ESTÓRIAS DOS QUATRO VENTOS: A CASINHA DA BONECA

ESTÓRIAS DOS QUATRO VENTOS: A CASINHA DA BONECA

Rangel Alves da Costa*

Conto o que me contaram...

Não era de papelão não, nem uma estrutura provisória, armada num canto, toda repuxada em pedaços de plástico ou de pano, era uma casinha mesmo, firme, com endereço certo e tudo mais. Só que uma casinha de boneca, ou casinha da boneca, pois nela morava uma lindezinha toda feita de pano e enchimentos.

A bem dizer, quem visse a dona da boneca com sua amiguinha no braço logo diria que se tratava de mãe e filha. A mesma cor, os mesmos olhos amendoados, as tranças nos cabelos, as pintinhas no rosto, o vestidinho de chita. Se houvesse um sorriso na boca da bonequinha, certamente que seria igualzinho ao sorriso de sua amiguinha.

A boneca de pano não dizia nada para não contrariar sua dona, mas a verdade é que se sentia muito sozinha de vez em quando. A menina saía cedinho pra estudar, quando voltava ia fazer outros afazeres, coisas como dever de casa e tudo mais, e só tinha tempo pra ela já de tardezinha. Às vezes nem isso, pois já aconteceu de passar o dia inteirinho sem ir ali conversar, perguntar como ia, colocá-la no braço e fazer uns dengos.

Por isso mesmo que andava chateada. Nunca tinha acontecido antes o que a boneca viu sua amiguinha fazer outro dia. Passou pra lá e pra cá, foi e voltou, e nem se abaixou para olhar pra dentro da casinho, perguntar como ela estava, nada. No seu cantinho, desencorajada para andar de lado a outro, a boneca só via o sapatinho da amiga passando.

E de repente resolveu ter vida própria, não mais esperar que a outra chegasse por ali. Ora, tinha uma casa, gostava de estar com a vassourinha na mão limpando num canto e noutro, adorava estar arrumando a mesinha, o sofá e a estante. A todo momento inventava um vaso de flores pra enfeitar sua casinha. E então espalhava vasos pra todo lado, com roseiras, crisântemos, girassóis.
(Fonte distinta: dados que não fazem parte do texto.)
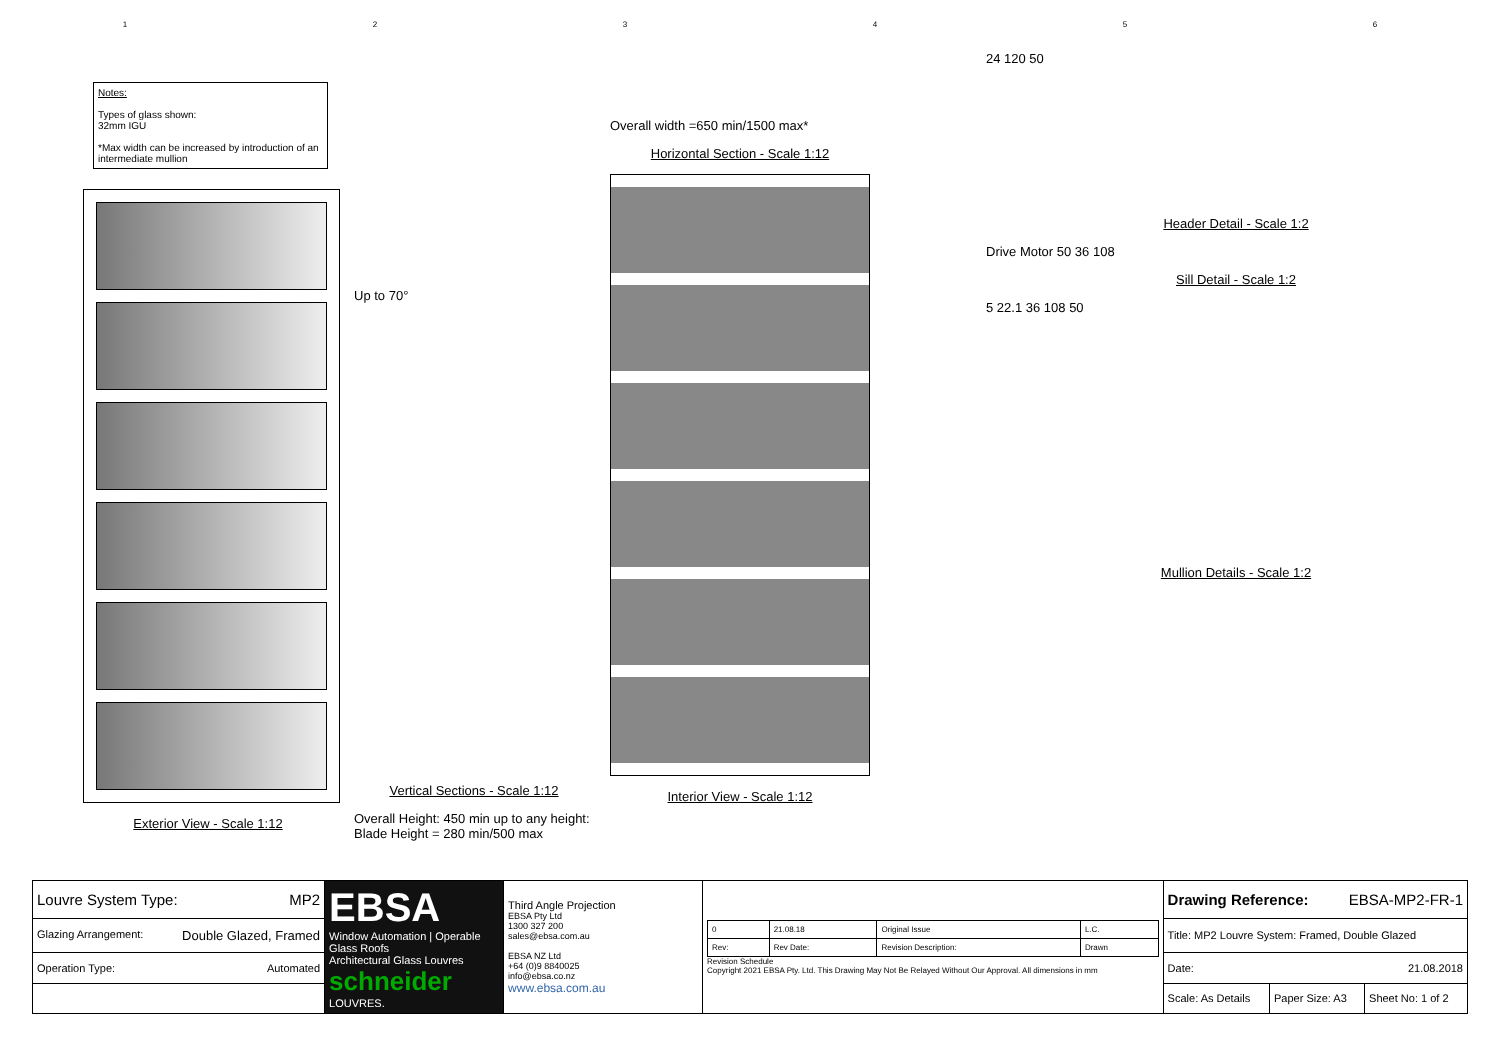1 2 3 4 5 6
Notes:
Types of glass shown:
32mm IGU
*Max width can be increased by introduction of an intermediate mullion
Exterior View - Scale 1:12
Up to 70°
Vertical Sections - Scale 1:12
Overall Height: 450 min up to any height: Blade Height = 280 min/500 max
Overall width =650 min/1500 max*
Horizontal Section - Scale 1:12
Interior View - Scale 1:12
24 120 50
Header Detail - Scale 1:2
Drive Motor 50 36 108
Sill Detail - Scale 1:2
5 22.1 36 108 50
Mullion Details - Scale 1:2
| Louvre System Type: MP2 | EBSA Window Automation / Operable Glass Roofs Architectural Glass Louvres schneider LOUVRES. | Third Angle Projection EBSA Pty Ltd 1300 327 200 sales@ebsa.com.au EBSA NZ Ltd +64 (0)9 8840025 info@ebsa.co.nz www.ebsa.com.au | / 0 / 21.08.18 / Original Issue / L.C. / / Rev: / Rev Date: / Revision Description: / Drawn / Revision Schedule Copyright 2021 EBSA Pty. Ltd. This Drawing May Not Be Relayed Without Our Approval. All dimensions in mm | Drawing Reference: EBSA-MP2-FR-1 | | |
| Glazing Arrangement: Double Glazed, Framed | | | | Title: MP2 Louvre System: Framed, Double Glazed | | |
| Operation Type: Automated | | | | Date: 21.08.2018 | | |
| | | | | Scale: As Details | Paper Size: A3 | Sheet No: 1 of 2 |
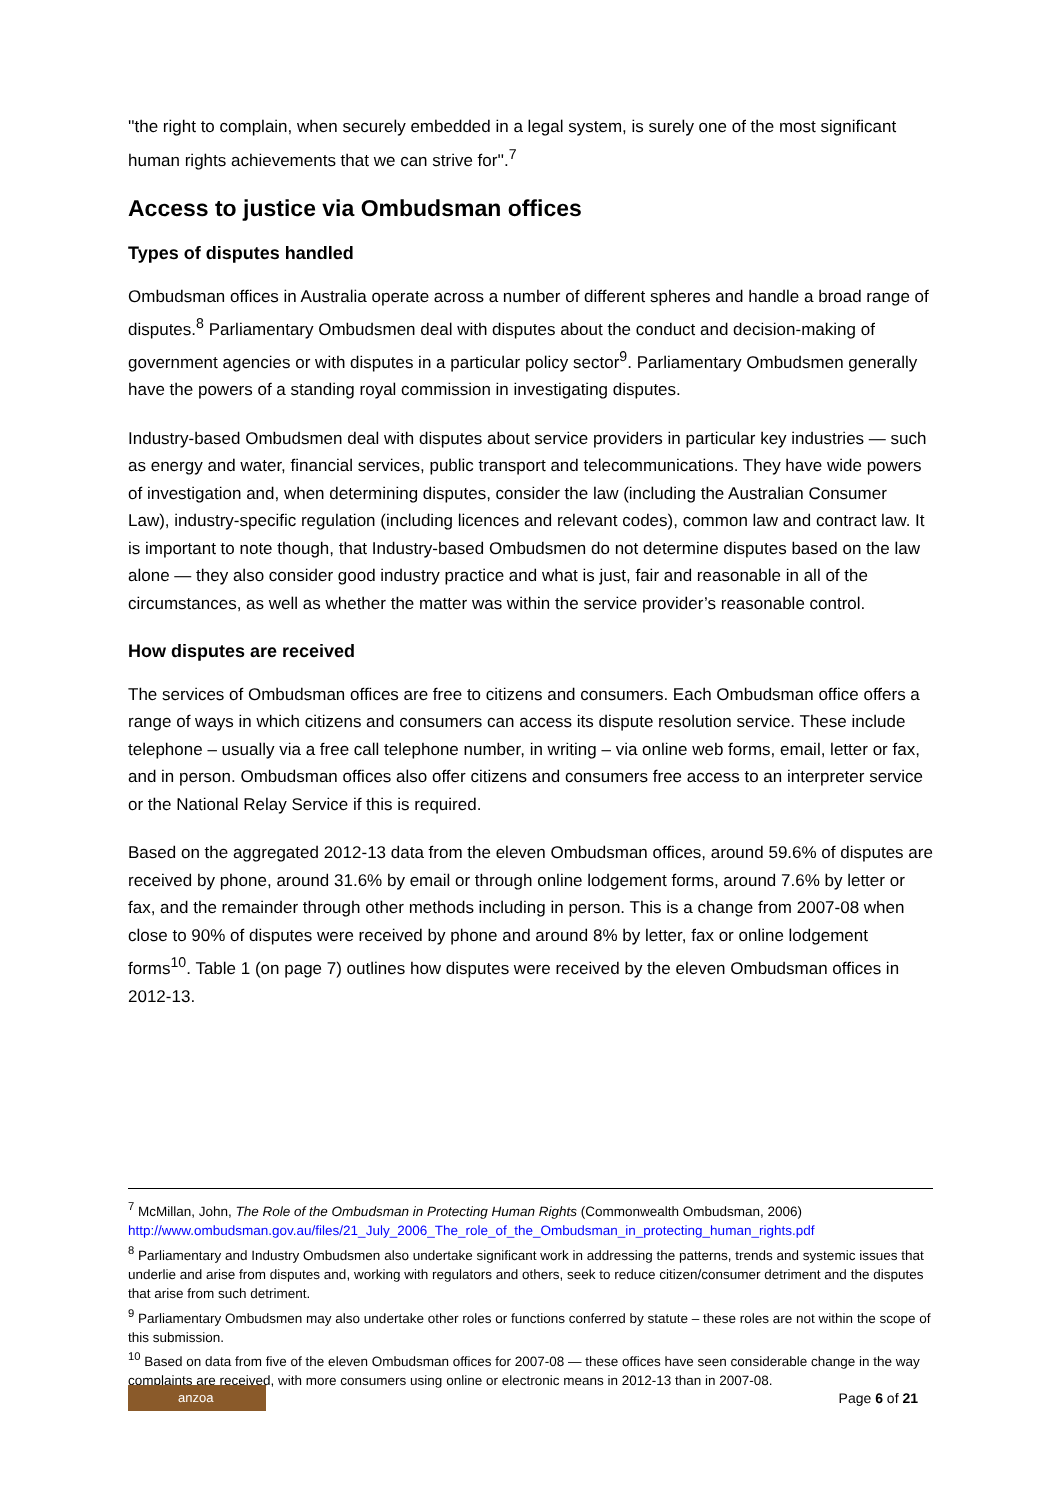''the right to complain, when securely embedded in a legal system, is surely one of the most significant human rights achievements that we can strive for''.<sup>7</sup>
Access to justice via Ombudsman offices
Types of disputes handled
Ombudsman offices in Australia operate across a number of different spheres and handle a broad range of disputes.<sup>8</sup> Parliamentary Ombudsmen deal with disputes about the conduct and decision-making of government agencies or with disputes in a particular policy sector<sup>9</sup>. Parliamentary Ombudsmen generally have the powers of a standing royal commission in investigating disputes.
Industry-based Ombudsmen deal with disputes about service providers in particular key industries — such as energy and water, financial services, public transport and telecommunications. They have wide powers of investigation and, when determining disputes, consider the law (including the Australian Consumer Law), industry-specific regulation (including licences and relevant codes), common law and contract law. It is important to note though, that Industry-based Ombudsmen do not determine disputes based on the law alone — they also consider good industry practice and what is just, fair and reasonable in all of the circumstances, as well as whether the matter was within the service provider’s reasonable control.
How disputes are received
The services of Ombudsman offices are free to citizens and consumers. Each Ombudsman office offers a range of ways in which citizens and consumers can access its dispute resolution service. These include telephone – usually via a free call telephone number, in writing – via online web forms, email, letter or fax, and in person. Ombudsman offices also offer citizens and consumers free access to an interpreter service or the National Relay Service if this is required.
Based on the aggregated 2012-13 data from the eleven Ombudsman offices, around 59.6% of disputes are received by phone, around 31.6% by email or through online lodgement forms, around 7.6% by letter or fax, and the remainder through other methods including in person. This is a change from 2007-08 when close to 90% of disputes were received by phone and around 8% by letter, fax or online lodgement forms<sup>10</sup>. Table 1 (on page 7) outlines how disputes were received by the eleven Ombudsman offices in 2012-13.
<sup>7</sup> McMillan, John, The Role of the Ombudsman in Protecting Human Rights (Commonwealth Ombudsman, 2006) http://www.ombudsman.gov.au/files/21_July_2006_The_role_of_the_Ombudsman_in_protecting_human_rights.pdf
<sup>8</sup> Parliamentary and Industry Ombudsmen also undertake significant work in addressing the patterns, trends and systemic issues that underlie and arise from disputes and, working with regulators and others, seek to reduce citizen/consumer detriment and the disputes that arise from such detriment.
<sup>9</sup> Parliamentary Ombudsmen may also undertake other roles or functions conferred by statute – these roles are not within the scope of this submission.
<sup>10</sup> Based on data from five of the eleven Ombudsman offices for 2007-08 — these offices have seen considerable change in the way complaints are received, with more consumers using online or electronic means in 2012-13 than in 2007-08.
anzoa
Page 6 of 21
De tanto se ocupar na sua casinha passou a nem lembrar mais da outra. A tarde começava a chegar e nem ficava ansiosa na expectativa de ela aparecer. E pra não lembrar mesmo de jeito nenhum, começou a cantar tanto que parecia nem querer mais parar:

“Atirei o pau na gato, tô ô to, mas o gato tô ô tô saiu correndo dô ô dô, mas depois, mas depois ele voltou e o gato, e o gato me azunhou...”.

“Se essa rua, se essa rua fosse minha, eu mandava, eu mandava tirar o asfalto, e botar uma areia com brilhante, pra brilhar quando eu desse mais um salto...”.

E assim ia cantando, inventando estrofes pra cantigas já conhecidas. Mas numa tarde, enquanto cantava “Fui no tororó beber água não achei...”, eis que a menina coloca uns olhos imensos na porta da casinha e pergunta se era verdade mesmo que estava ouvindo ela cantar.

A boneca de pano ficou calada e não respondeu nada. O espanto foi tão grande de ser flagrada cantando que pareceu que estava muda. Mas depois olhou bem no olho da menina e disse que não só falava como também cantava, e ainda por cima havia feito uma música pra ela. E cantou:

“Minha amiga sou eu, só quem gosta de mim sou eu, e quem fingir gostar de mim, finja também que já morreu...”.

E a boneca não saiu mais dos braços da amiguinha. Cantando, sempre cantando.